Taji Üssü Saldırısı sonrası gerçekleşen Elbukemal-Kaim saldırılarına gelince, ABD’li herhangi bir makam, Irak-Suriye sınırında İran destekli milis karargâhlarına yapılan bu saldırıları şu ana kadar üstlenmedi. Bu durum da daha önce bu bölgeye saldırılar düzenlediği bilinen İsrail’in bu saldırıları ABD ile eşgüdümlü olarak düzenlemiş olabileceği iddiasını gündeme getirdi. Bununla birlikte ABD yönetimi de topyekûn bir savaş Kongre iznine bağlı olduğu için daha önce de olduğu gibi sınırlı bir saldırı düzenlemek isteyebilir. Ancak Pompeo’nun misilleme düzenleneceğine dair ciddi sinyalleri göz önünde tutulursa ABD hükûmetinin, üçte iki çoğunlukla geçmeyen Temsilciler Meclisi kararını veto ederek Irak ve Suriye’de Haşdi Şabi ve İran’a karşı ses getirecek operasyonlar düzenleme ihtimali de oldukça yüksektir. Nitekim Irak’ta bulunan Koalisyon Güçleri de yürütülen soruşturmalar sonrasında kim olduklarına bakılmaksızın saldırının sorumluların cezalandırılacağını ifade etti.

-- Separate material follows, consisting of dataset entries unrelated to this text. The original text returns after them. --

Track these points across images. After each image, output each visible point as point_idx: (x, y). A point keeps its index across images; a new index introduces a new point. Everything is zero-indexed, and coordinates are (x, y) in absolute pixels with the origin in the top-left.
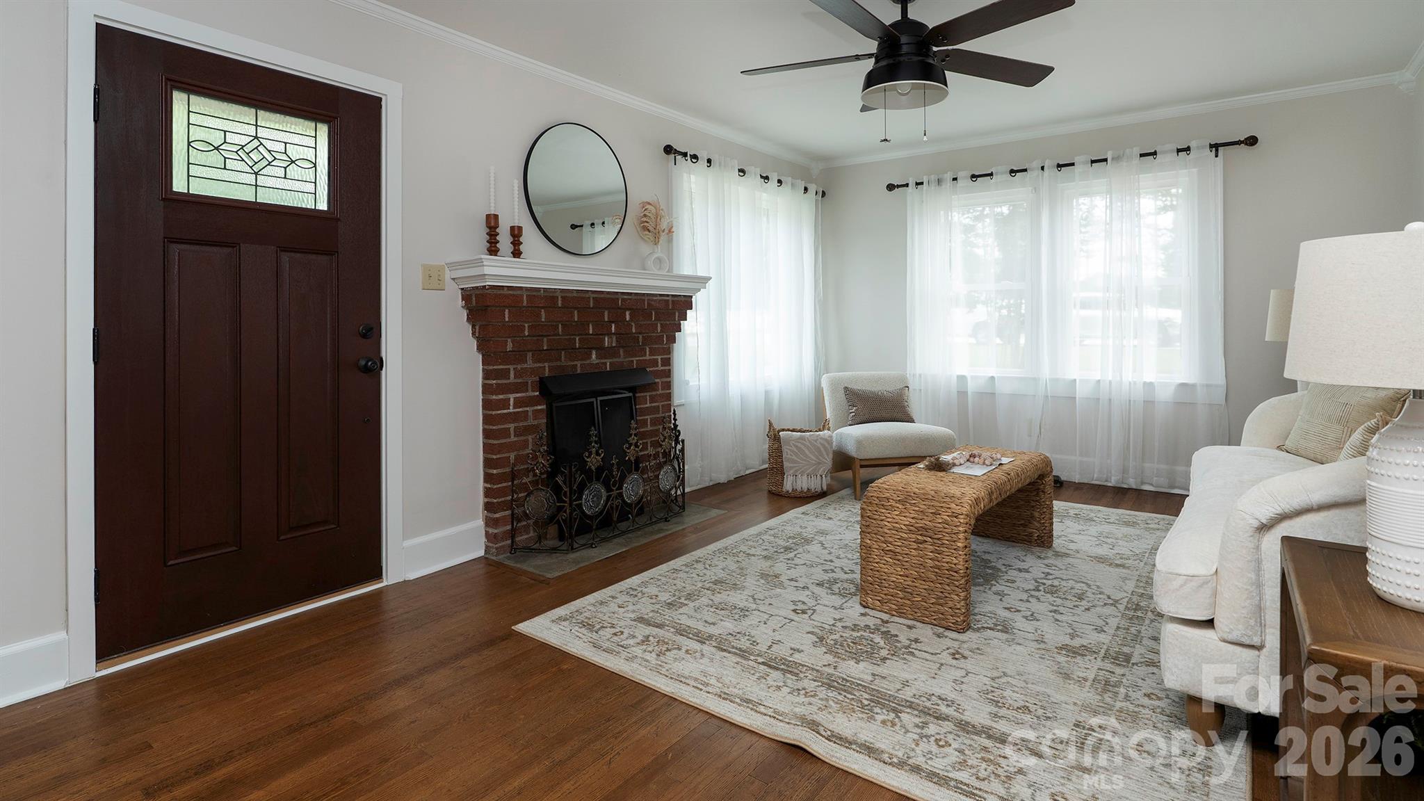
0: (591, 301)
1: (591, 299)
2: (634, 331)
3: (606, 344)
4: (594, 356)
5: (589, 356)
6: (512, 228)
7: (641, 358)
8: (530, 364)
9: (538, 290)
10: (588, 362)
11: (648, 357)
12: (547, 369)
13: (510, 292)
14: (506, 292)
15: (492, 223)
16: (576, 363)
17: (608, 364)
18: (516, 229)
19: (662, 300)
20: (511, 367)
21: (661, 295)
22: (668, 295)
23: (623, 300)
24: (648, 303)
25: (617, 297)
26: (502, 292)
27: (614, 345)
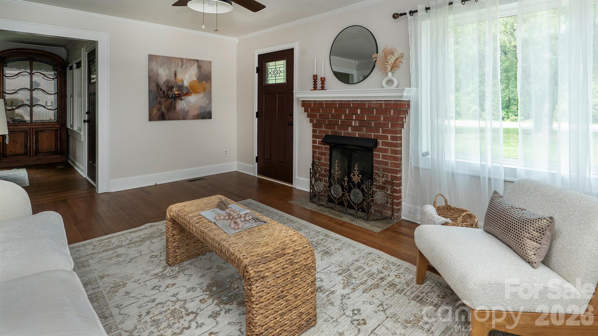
0: (338, 105)
1: (338, 104)
2: (366, 119)
3: (353, 125)
4: (350, 129)
5: (348, 129)
6: (321, 78)
7: (376, 134)
8: (323, 129)
9: (317, 101)
10: (347, 131)
11: (381, 134)
12: (330, 132)
13: (308, 102)
14: (307, 102)
15: (315, 77)
16: (341, 131)
17: (357, 134)
18: (323, 79)
19: (377, 103)
20: (318, 129)
21: (376, 101)
22: (382, 101)
23: (353, 104)
24: (368, 105)
25: (350, 102)
26: (305, 102)
27: (357, 125)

Sonuç olarak son saldırılar, ABD-İran geriliminde Irak sahnesindeki gerilimin koronavirüs krizi sürecinde dahi yükselip önü alınmaz bir hâle bürünebileceğini göstermektedir. Bu gerilimden en çok zarar görenlerin ise ABD’nin süreç içerisinde yaptırımları sertleştirebileceği ihtimali göz önünde tutulduğunda, koronavirüs ile pençeleşen İran halkı ve bu gerilimin yansımalarını topraklarında deneyimleyen Irak’ın istikrarı ve halkı olacağı çok da uzak görünmüyor.